- **Problem statement**: Which lines in the entries below contain the string "shoppers"? Show each of them in full.
START Data supplied
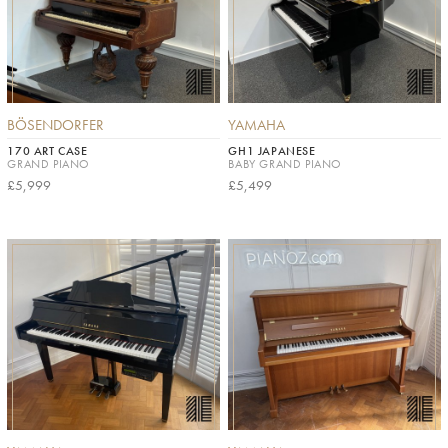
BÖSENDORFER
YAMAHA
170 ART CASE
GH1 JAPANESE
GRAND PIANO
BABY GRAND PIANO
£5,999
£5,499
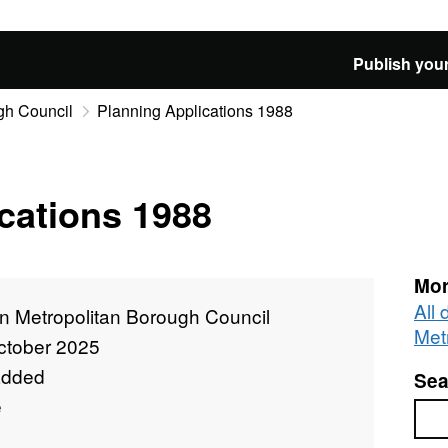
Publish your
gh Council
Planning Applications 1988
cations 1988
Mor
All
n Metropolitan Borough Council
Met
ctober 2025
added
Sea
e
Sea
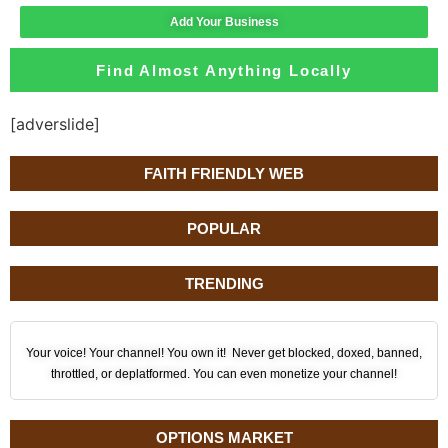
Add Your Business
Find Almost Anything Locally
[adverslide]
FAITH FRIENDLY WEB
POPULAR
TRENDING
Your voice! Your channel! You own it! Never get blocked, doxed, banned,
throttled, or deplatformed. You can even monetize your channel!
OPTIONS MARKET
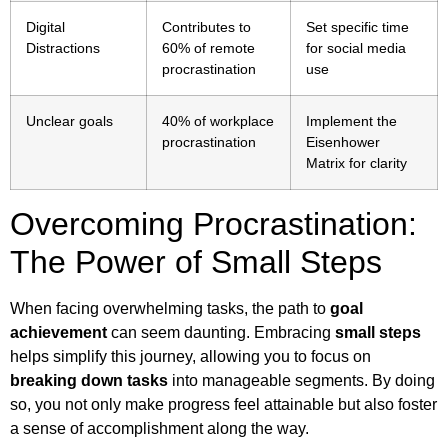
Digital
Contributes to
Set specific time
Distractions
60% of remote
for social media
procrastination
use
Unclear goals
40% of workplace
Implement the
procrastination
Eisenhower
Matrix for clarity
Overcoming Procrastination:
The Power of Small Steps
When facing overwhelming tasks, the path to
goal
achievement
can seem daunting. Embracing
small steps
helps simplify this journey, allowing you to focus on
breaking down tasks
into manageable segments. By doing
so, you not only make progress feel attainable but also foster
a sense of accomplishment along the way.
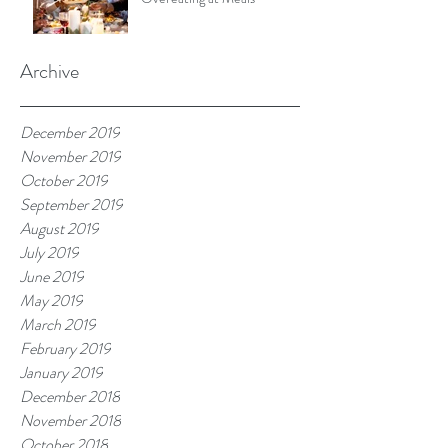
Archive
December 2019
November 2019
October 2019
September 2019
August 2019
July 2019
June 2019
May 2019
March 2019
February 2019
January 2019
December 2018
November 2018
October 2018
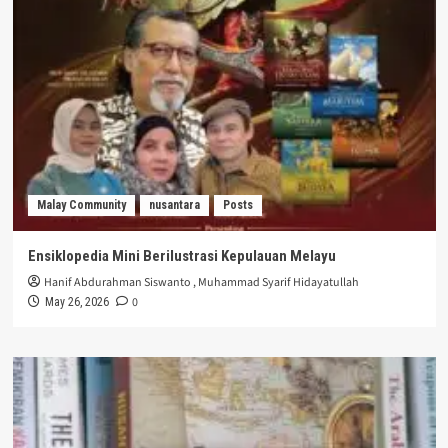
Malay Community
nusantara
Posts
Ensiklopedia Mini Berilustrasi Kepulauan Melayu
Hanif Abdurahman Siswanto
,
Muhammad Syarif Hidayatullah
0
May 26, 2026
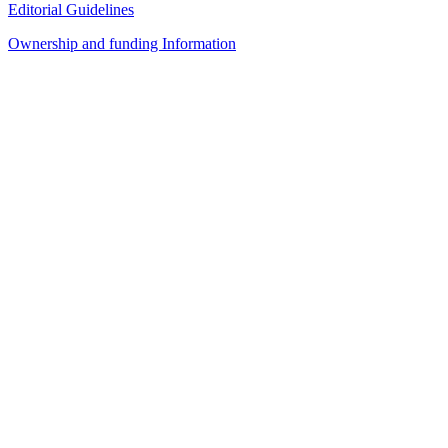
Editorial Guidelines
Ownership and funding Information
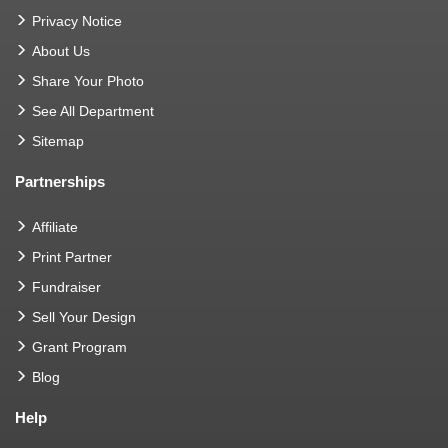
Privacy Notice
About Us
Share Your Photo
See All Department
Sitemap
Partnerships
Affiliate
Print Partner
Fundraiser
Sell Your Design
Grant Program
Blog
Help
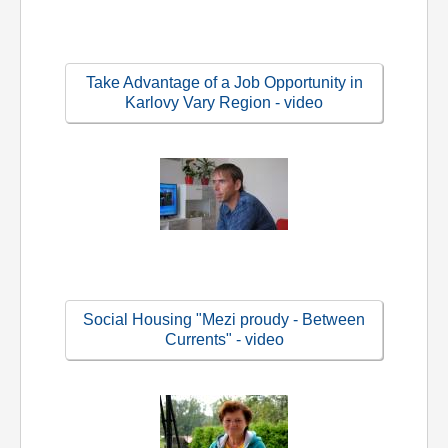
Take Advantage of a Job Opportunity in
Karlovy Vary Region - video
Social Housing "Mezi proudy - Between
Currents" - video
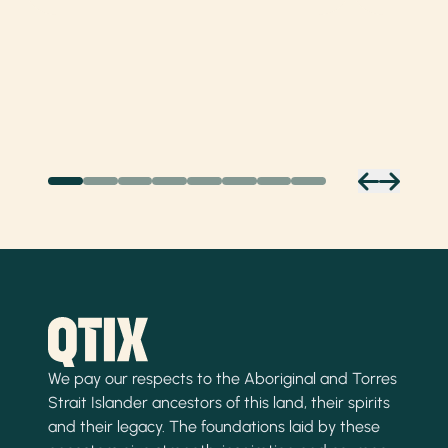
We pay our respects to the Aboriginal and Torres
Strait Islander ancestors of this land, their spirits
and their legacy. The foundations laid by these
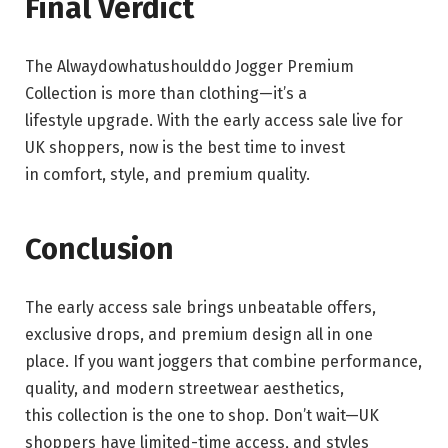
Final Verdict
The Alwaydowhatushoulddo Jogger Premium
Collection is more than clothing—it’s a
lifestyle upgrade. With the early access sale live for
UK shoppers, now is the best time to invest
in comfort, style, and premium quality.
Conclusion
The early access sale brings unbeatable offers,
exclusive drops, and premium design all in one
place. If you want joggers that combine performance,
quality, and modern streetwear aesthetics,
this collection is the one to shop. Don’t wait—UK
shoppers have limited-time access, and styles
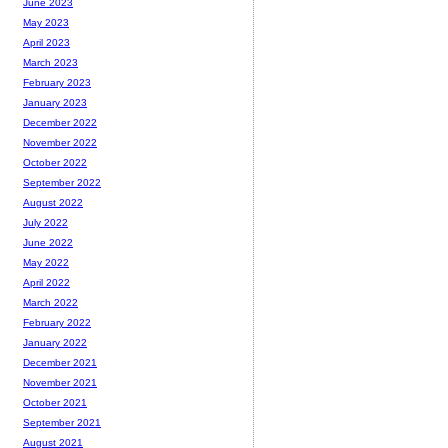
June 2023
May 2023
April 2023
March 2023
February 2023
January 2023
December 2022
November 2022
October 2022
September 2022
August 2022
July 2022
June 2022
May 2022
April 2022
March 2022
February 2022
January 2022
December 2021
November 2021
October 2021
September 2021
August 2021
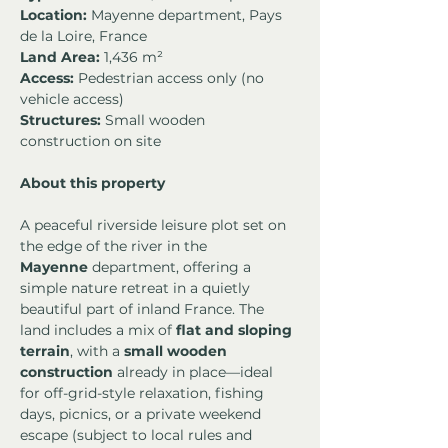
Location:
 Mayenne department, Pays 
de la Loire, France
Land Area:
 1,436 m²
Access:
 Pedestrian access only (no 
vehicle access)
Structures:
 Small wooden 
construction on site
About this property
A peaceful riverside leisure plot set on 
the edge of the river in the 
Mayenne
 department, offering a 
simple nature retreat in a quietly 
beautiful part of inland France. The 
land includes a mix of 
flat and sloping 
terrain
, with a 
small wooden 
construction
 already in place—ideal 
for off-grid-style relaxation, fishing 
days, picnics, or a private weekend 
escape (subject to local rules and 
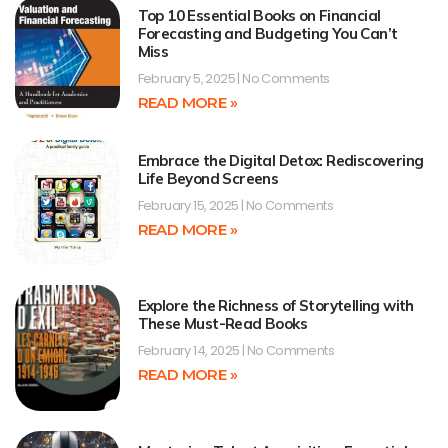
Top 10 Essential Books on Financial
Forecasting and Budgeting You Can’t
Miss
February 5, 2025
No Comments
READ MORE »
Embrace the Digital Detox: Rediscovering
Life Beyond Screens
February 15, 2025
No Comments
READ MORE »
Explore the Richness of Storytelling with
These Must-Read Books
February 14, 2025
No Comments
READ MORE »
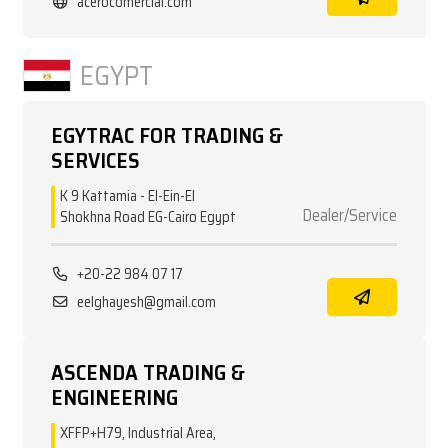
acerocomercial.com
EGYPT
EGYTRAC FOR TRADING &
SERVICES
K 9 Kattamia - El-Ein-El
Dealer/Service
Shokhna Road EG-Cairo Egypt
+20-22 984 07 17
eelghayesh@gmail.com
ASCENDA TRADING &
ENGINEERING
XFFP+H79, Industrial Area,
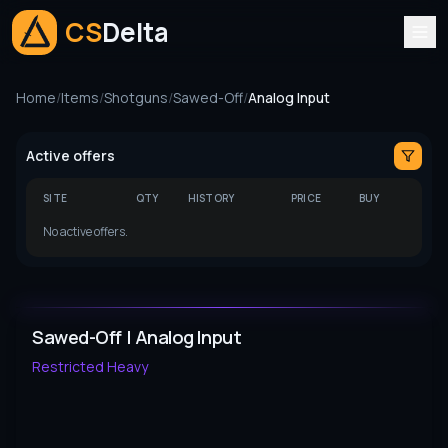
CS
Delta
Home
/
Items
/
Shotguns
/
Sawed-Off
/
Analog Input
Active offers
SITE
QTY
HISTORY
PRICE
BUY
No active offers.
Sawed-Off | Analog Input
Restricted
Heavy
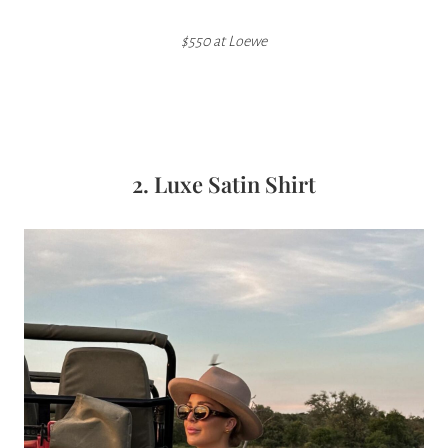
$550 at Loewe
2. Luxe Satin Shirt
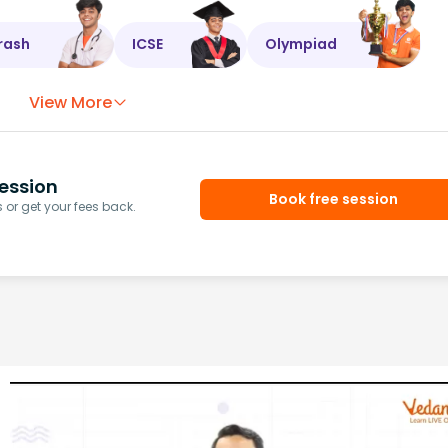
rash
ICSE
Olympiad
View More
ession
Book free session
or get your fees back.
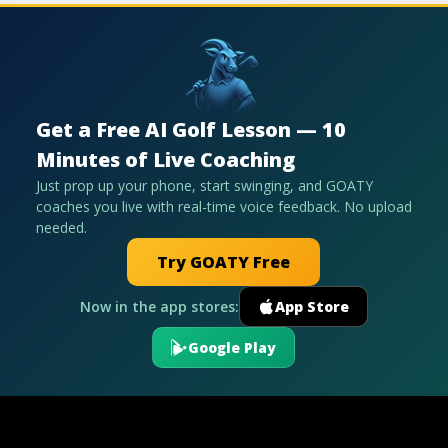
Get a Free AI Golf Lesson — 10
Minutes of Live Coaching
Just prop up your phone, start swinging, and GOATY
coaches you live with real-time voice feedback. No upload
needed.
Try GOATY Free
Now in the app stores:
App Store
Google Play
END Data supplied
- **Solution**:
UK shoppers, now is the best time to invest
shoppers have limited-time access, and styles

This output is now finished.